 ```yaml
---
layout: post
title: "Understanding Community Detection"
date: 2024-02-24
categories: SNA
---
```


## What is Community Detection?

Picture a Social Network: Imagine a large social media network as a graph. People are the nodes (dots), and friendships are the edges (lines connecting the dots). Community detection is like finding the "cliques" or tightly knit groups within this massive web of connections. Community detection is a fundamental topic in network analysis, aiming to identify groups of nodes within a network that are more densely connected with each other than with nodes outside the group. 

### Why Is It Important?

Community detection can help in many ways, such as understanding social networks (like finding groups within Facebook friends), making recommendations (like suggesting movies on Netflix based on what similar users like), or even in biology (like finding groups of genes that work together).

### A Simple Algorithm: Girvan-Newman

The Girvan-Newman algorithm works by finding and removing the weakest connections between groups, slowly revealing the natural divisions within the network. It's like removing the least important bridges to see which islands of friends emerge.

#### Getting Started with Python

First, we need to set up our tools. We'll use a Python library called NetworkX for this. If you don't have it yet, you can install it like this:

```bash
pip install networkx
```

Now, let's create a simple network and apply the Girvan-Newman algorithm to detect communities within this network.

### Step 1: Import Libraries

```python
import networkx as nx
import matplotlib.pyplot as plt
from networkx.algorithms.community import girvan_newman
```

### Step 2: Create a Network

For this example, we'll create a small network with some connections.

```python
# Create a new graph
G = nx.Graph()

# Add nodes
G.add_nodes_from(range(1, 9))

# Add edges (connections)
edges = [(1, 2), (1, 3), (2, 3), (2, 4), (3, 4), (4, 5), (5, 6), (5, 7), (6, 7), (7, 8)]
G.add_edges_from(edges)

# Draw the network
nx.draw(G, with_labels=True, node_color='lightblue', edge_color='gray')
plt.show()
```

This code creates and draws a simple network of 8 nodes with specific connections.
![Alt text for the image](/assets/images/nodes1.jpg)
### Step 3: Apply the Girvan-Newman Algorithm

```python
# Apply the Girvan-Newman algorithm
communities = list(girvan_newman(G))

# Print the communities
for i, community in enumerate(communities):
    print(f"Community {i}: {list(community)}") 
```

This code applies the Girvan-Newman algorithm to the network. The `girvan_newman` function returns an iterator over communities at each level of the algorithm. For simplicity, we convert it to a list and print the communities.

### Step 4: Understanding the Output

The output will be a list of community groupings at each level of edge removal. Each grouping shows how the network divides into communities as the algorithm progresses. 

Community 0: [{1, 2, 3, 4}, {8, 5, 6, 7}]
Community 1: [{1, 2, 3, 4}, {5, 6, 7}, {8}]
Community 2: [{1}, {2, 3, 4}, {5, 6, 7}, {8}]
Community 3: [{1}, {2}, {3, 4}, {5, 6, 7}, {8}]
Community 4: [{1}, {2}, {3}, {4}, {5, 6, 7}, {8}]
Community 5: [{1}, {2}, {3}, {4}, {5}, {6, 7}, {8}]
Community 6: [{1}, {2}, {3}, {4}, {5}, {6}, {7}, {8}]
━━━━━━━━━━━━━━━━━━━━
Directions for this task: Print exactly the lines above, between the one holding "### Why Is It Important?" and the one holding "### Step 2: Create a Network", inclusive, and nothing besides.

Result of this task:
### Why Is It Important?

Community detection can help in many ways, such as understanding social networks (like finding groups within Facebook friends), making recommendations (like suggesting movies on Netflix based on what similar users like), or even in biology (like finding groups of genes that work together).

### A Simple Algorithm: Girvan-Newman

The Girvan-Newman algorithm works by finding and removing the weakest connections between groups, slowly revealing the natural divisions within the network. It's like removing the least important bridges to see which islands of friends emerge.

#### Getting Started with Python

First, we need to set up our tools. We'll use a Python library called NetworkX for this. If you don't have it yet, you can install it like this:

```bash
pip install networkx
```

Now, let's create a simple network and apply the Girvan-Newman algorithm to detect communities within this network.

### Step 1: Import Libraries

```python
import networkx as nx
import matplotlib.pyplot as plt
from networkx.algorithms.community import girvan_newman
```

### Step 2: Create a Network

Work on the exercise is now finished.